* _Try it_: Transcribe each record word for word. Skip the images.

Text-based design files
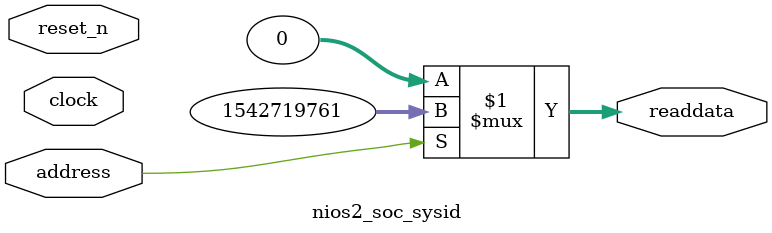
<source format=v>

`timescale 1ns / 1ps
// synthesis translate_on

// turn off superfluous verilog processor warnings 
// altera message_level Level1 
// altera message_off 10034 10035 10036 10037 10230 10240 10030 

module nios2_soc_sysid (
               // inputs:
                address,
                clock,
                reset_n,

               // outputs:
                readdata
             )
;

  output  [ 31: 0] readdata;
  input            address;
  input            clock;
  input            reset_n;

  wire    [ 31: 0] readdata;
  //control_slave, which is an e_avalon_slave
  assign readdata = address ? 1542719761 : 0;

endmodule




</source>
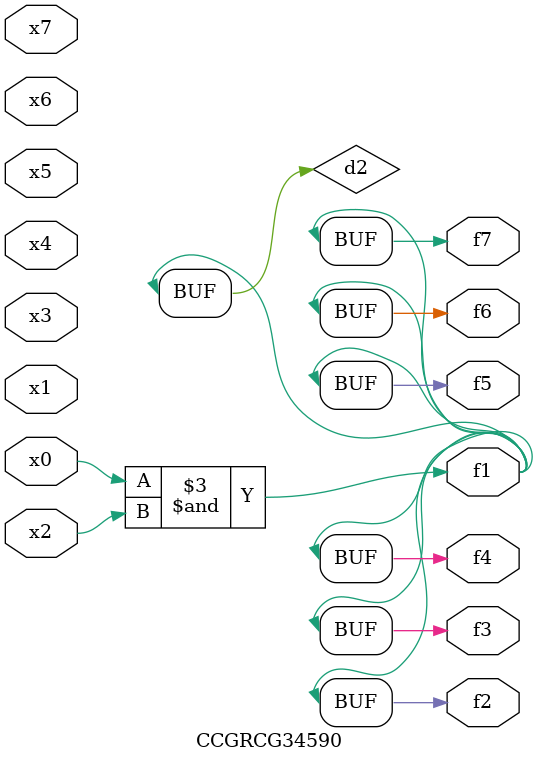
<source format=v>
module CCGRCG34590(
	input x0, x1, x2, x3, x4, x5, x6, x7,
	output f1, f2, f3, f4, f5, f6, f7
);

	wire d1, d2;

	nor (d1, x3, x6);
	and (d2, x0, x2);
	assign f1 = d2;
	assign f2 = d2;
	assign f3 = d2;
	assign f4 = d2;
	assign f5 = d2;
	assign f6 = d2;
	assign f7 = d2;
endmodule

</source>
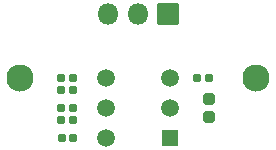
<source format=gbr>
%TF.GenerationSoftware,KiCad,Pcbnew,(6.0.7-1)-1*%
%TF.CreationDate,2022-09-12T14:25:55+08:00*%
%TF.ProjectId,0101-PUSH,30313031-2d50-4555-9348-2e6b69636164,V1.0*%
%TF.SameCoordinates,Original*%
%TF.FileFunction,Soldermask,Top*%
%TF.FilePolarity,Negative*%
%FSLAX46Y46*%
G04 Gerber Fmt 4.6, Leading zero omitted, Abs format (unit mm)*
G04 Created by KiCad (PCBNEW (6.0.7-1)-1) date 2022-09-12 14:25:55*
%MOMM*%
%LPD*%
G01*
G04 APERTURE LIST*
G04 Aperture macros list*
%AMRoundRect*
0 Rectangle with rounded corners*
0 $1 Rounding radius*
0 $2 $3 $4 $5 $6 $7 $8 $9 X,Y pos of 4 corners*
0 Add a 4 corners polygon primitive as box body*
4,1,4,$2,$3,$4,$5,$6,$7,$8,$9,$2,$3,0*
0 Add four circle primitives for the rounded corners*
1,1,$1+$1,$2,$3*
1,1,$1+$1,$4,$5*
1,1,$1+$1,$6,$7*
1,1,$1+$1,$8,$9*
0 Add four rect primitives between the rounded corners*
20,1,$1+$1,$2,$3,$4,$5,0*
20,1,$1+$1,$4,$5,$6,$7,0*
20,1,$1+$1,$6,$7,$8,$9,0*
20,1,$1+$1,$8,$9,$2,$3,0*%
G04 Aperture macros list end*
%ADD10C,2.300000*%
%ADD11RoundRect,0.190000X0.140000X0.170000X-0.140000X0.170000X-0.140000X-0.170000X0.140000X-0.170000X0*%
%ADD12RoundRect,0.268750X0.256250X-0.218750X0.256250X0.218750X-0.256250X0.218750X-0.256250X-0.218750X0*%
%ADD13RoundRect,0.050000X-0.850000X0.850000X-0.850000X-0.850000X0.850000X-0.850000X0.850000X0.850000X0*%
%ADD14O,1.800000X1.800000*%
%ADD15RoundRect,0.185000X-0.135000X-0.185000X0.135000X-0.185000X0.135000X0.185000X-0.135000X0.185000X0*%
%ADD16RoundRect,0.185000X0.135000X0.185000X-0.135000X0.185000X-0.135000X-0.185000X0.135000X-0.185000X0*%
%ADD17RoundRect,0.050000X0.650000X0.650000X-0.650000X0.650000X-0.650000X-0.650000X0.650000X-0.650000X0*%
%ADD18C,1.500000*%
G04 APERTURE END LIST*
D10*
%TO.C,H1*%
X22300000Y9800000D03*
%TD*%
%TO.C,H2*%
X2300000Y9800000D03*
%TD*%
D11*
%TO.C,C1*%
X6799999Y4800000D03*
X5839999Y4800000D03*
%TD*%
D12*
%TO.C,D1*%
X18300000Y6512500D03*
X18300000Y8087500D03*
%TD*%
D13*
%TO.C,J1*%
X14840000Y15300000D03*
D14*
X12300000Y15300000D03*
X9760000Y15300000D03*
%TD*%
D15*
%TO.C,R1*%
X5780000Y7300000D03*
X6800000Y7300000D03*
%TD*%
D16*
%TO.C,R2*%
X6800000Y6300000D03*
X5780000Y6300000D03*
%TD*%
D15*
%TO.C,R3*%
X5780000Y8800000D03*
X6800000Y8800000D03*
%TD*%
D16*
%TO.C,R4*%
X6800000Y9800000D03*
X5780000Y9800000D03*
%TD*%
%TO.C,R5*%
X18300000Y9800000D03*
X17280000Y9800000D03*
%TD*%
D17*
%TO.C,SW1*%
X15000000Y4800000D03*
D18*
X15000000Y7300000D03*
X15000000Y9800000D03*
X9600000Y4800000D03*
X9600000Y7300000D03*
X9600000Y9800000D03*
%TD*%
M02*

</source>
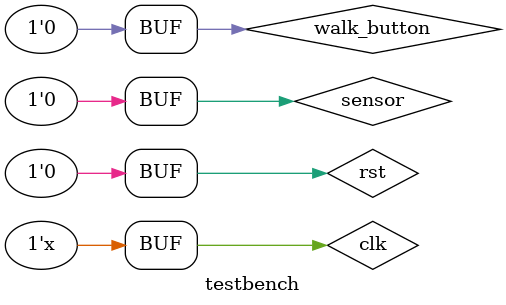
<source format=v>
`timescale 1ms / 1ps


module testbench();
    reg clk;
    always #500 clk = ~clk;
    reg walk_button = 0;
    reg sensor = 0;
    reg rst = 0;
    wire [1:0] main_light;
    wire [1:0] side_light;
    wire walk_light;
    
    traffic_controller traf(.clk(clk), .walk_button(walk_button), .sensor(sensor), 
    .rst(rst), .main_light(main_light), .side_light(side_light), .walk_light(walk_light));
    
    initial begin
        clk = 1;
        rst = 0;
        #6000;
        rst = 1;        //check reset during main_green
        #1000;
        rst = 0;        //remove reset
        #5000;
        walk_button = 1;    //check walk button 
        #1000;
        walk_button = 0;    //turn off walkbutton
        #6000;
        sensor = 1;         //check sensor
        #15000;
        sensor = 0;         //turn off sensor
        walk_button = 1;    //turn on walk button
        #1000;
        walk_button = 0;    //turn walk button off
        #17000;
        rst = 1;            //reset
        #1000;
        rst = 0;
        #5000;
        sensor = 1;
        #12000;
        sensor = 0;
        #1000;
        walk_button = 1;        //check walk during side street green
        #1000;
        walk_button = 0;
    end
endmodule

</source>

* _Answer to this exercise_:
<source format=v>

`timescale 1ns / 1ps
// synthesis translate_on

// turn off superfluous verilog processor warnings 
// altera message_level Level1 
// altera message_off 10034 10035 10036 10037 10230 10240 10030 

module nios2_soc_sysid (
               // inputs:
                address,
                clock,
                reset_n,

               // outputs:
                readdata
             )
;

  output  [ 31: 0] readdata;
  input            address;
  input            clock;
  input            reset_n;

  wire    [ 31: 0] readdata;
  //control_slave, which is an e_avalon_slave
  assign readdata = address ? 1542719761 : 0;

endmodule




</source>
<source format=v>
module CCGRCG34590(
	input x0, x1, x2, x3, x4, x5, x6, x7,
	output f1, f2, f3, f4, f5, f6, f7
);

	wire d1, d2;

	nor (d1, x3, x6);
	and (d2, x0, x2);
	assign f1 = d2;
	assign f2 = d2;
	assign f3 = d2;
	assign f4 = d2;
	assign f5 = d2;
	assign f6 = d2;
	assign f7 = d2;
endmodule

</source>
<source format=gbr>
%TF.GenerationSoftware,KiCad,Pcbnew,(6.0.7-1)-1*%
%TF.CreationDate,2022-09-12T14:25:55+08:00*%
%TF.ProjectId,0101-PUSH,30313031-2d50-4555-9348-2e6b69636164,V1.0*%
%TF.SameCoordinates,Original*%
%TF.FileFunction,Soldermask,Top*%
%TF.FilePolarity,Negative*%
%FSLAX46Y46*%
G04 Gerber Fmt 4.6, Leading zero omitted, Abs format (unit mm)*
G04 Created by KiCad (PCBNEW (6.0.7-1)-1) date 2022-09-12 14:25:55*
%MOMM*%
%LPD*%
G01*
G04 APERTURE LIST*
G04 Aperture macros list*
%AMRoundRect*
0 Rectangle with rounded corners*
0 $1 Rounding radius*
0 $2 $3 $4 $5 $6 $7 $8 $9 X,Y pos of 4 corners*
0 Add a 4 corners polygon primitive as box body*
4,1,4,$2,$3,$4,$5,$6,$7,$8,$9,$2,$3,0*
0 Add four circle primitives for the rounded corners*
1,1,$1+$1,$2,$3*
1,1,$1+$1,$4,$5*
1,1,$1+$1,$6,$7*
1,1,$1+$1,$8,$9*
0 Add four rect primitives between the rounded corners*
20,1,$1+$1,$2,$3,$4,$5,0*
20,1,$1+$1,$4,$5,$6,$7,0*
20,1,$1+$1,$6,$7,$8,$9,0*
20,1,$1+$1,$8,$9,$2,$3,0*%
G04 Aperture macros list end*
%ADD10C,2.300000*%
%ADD11RoundRect,0.190000X0.140000X0.170000X-0.140000X0.170000X-0.140000X-0.170000X0.140000X-0.170000X0*%
%ADD12RoundRect,0.268750X0.256250X-0.218750X0.256250X0.218750X-0.256250X0.218750X-0.256250X-0.218750X0*%
%ADD13RoundRect,0.050000X-0.850000X0.850000X-0.850000X-0.850000X0.850000X-0.850000X0.850000X0.850000X0*%
%ADD14O,1.800000X1.800000*%
%ADD15RoundRect,0.185000X-0.135000X-0.185000X0.135000X-0.185000X0.135000X0.185000X-0.135000X0.185000X0*%
%ADD16RoundRect,0.185000X0.135000X0.185000X-0.135000X0.185000X-0.135000X-0.185000X0.135000X-0.185000X0*%
%ADD17RoundRect,0.050000X0.650000X0.650000X-0.650000X0.650000X-0.650000X-0.650000X0.650000X-0.650000X0*%
%ADD18C,1.500000*%
G04 APERTURE END LIST*
D10*
%TO.C,H1*%
X22300000Y9800000D03*
%TD*%
%TO.C,H2*%
X2300000Y9800000D03*
%TD*%
D11*
%TO.C,C1*%
X6799999Y4800000D03*
X5839999Y4800000D03*
%TD*%
D12*
%TO.C,D1*%
X18300000Y6512500D03*
X18300000Y8087500D03*
%TD*%
D13*
%TO.C,J1*%
X14840000Y15300000D03*
D14*
X12300000Y15300000D03*
X9760000Y15300000D03*
%TD*%
D15*
%TO.C,R1*%
X5780000Y7300000D03*
X6800000Y7300000D03*
%TD*%
D16*
%TO.C,R2*%
X6800000Y6300000D03*
X5780000Y6300000D03*
%TD*%
D15*
%TO.C,R3*%
X5780000Y8800000D03*
X6800000Y8800000D03*
%TD*%
D16*
%TO.C,R4*%
X6800000Y9800000D03*
X5780000Y9800000D03*
%TD*%
%TO.C,R5*%
X18300000Y9800000D03*
X17280000Y9800000D03*
%TD*%
D17*
%TO.C,SW1*%
X15000000Y4800000D03*
D18*
X15000000Y7300000D03*
X15000000Y9800000D03*
X9600000Y4800000D03*
X9600000Y7300000D03*
X9600000Y9800000D03*
%TD*%
M02*

</source>
<source format=v>
`timescale 1ms / 1ps


module testbench();
    reg clk;
    always #500 clk = ~clk;
    reg walk_button = 0;
    reg sensor = 0;
    reg rst = 0;
    wire [1:0] main_light;
    wire [1:0] side_light;
    wire walk_light;
    
    traffic_controller traf(.clk(clk), .walk_button(walk_button), .sensor(sensor), 
    .rst(rst), .main_light(main_light), .side_light(side_light), .walk_light(walk_light));
    
    initial begin
        clk = 1;
        rst = 0;
        #6000;
        rst = 1;        //check reset during main_green
        #1000;
        rst = 0;        //remove reset
        #5000;
        walk_button = 1;    //check walk button 
        #1000;
        walk_button = 0;    //turn off walkbutton
        #6000;
        sensor = 1;         //check sensor
        #15000;
        sensor = 0;         //turn off sensor
        walk_button = 1;    //turn on walk button
        #1000;
        walk_button = 0;    //turn walk button off
        #17000;
        rst = 1;            //reset
        #1000;
        rst = 0;
        #5000;
        sensor = 1;
        #12000;
        sensor = 0;
        #1000;
        walk_button = 1;        //check walk during side street green
        #1000;
        walk_button = 0;
    end
endmodule

</source>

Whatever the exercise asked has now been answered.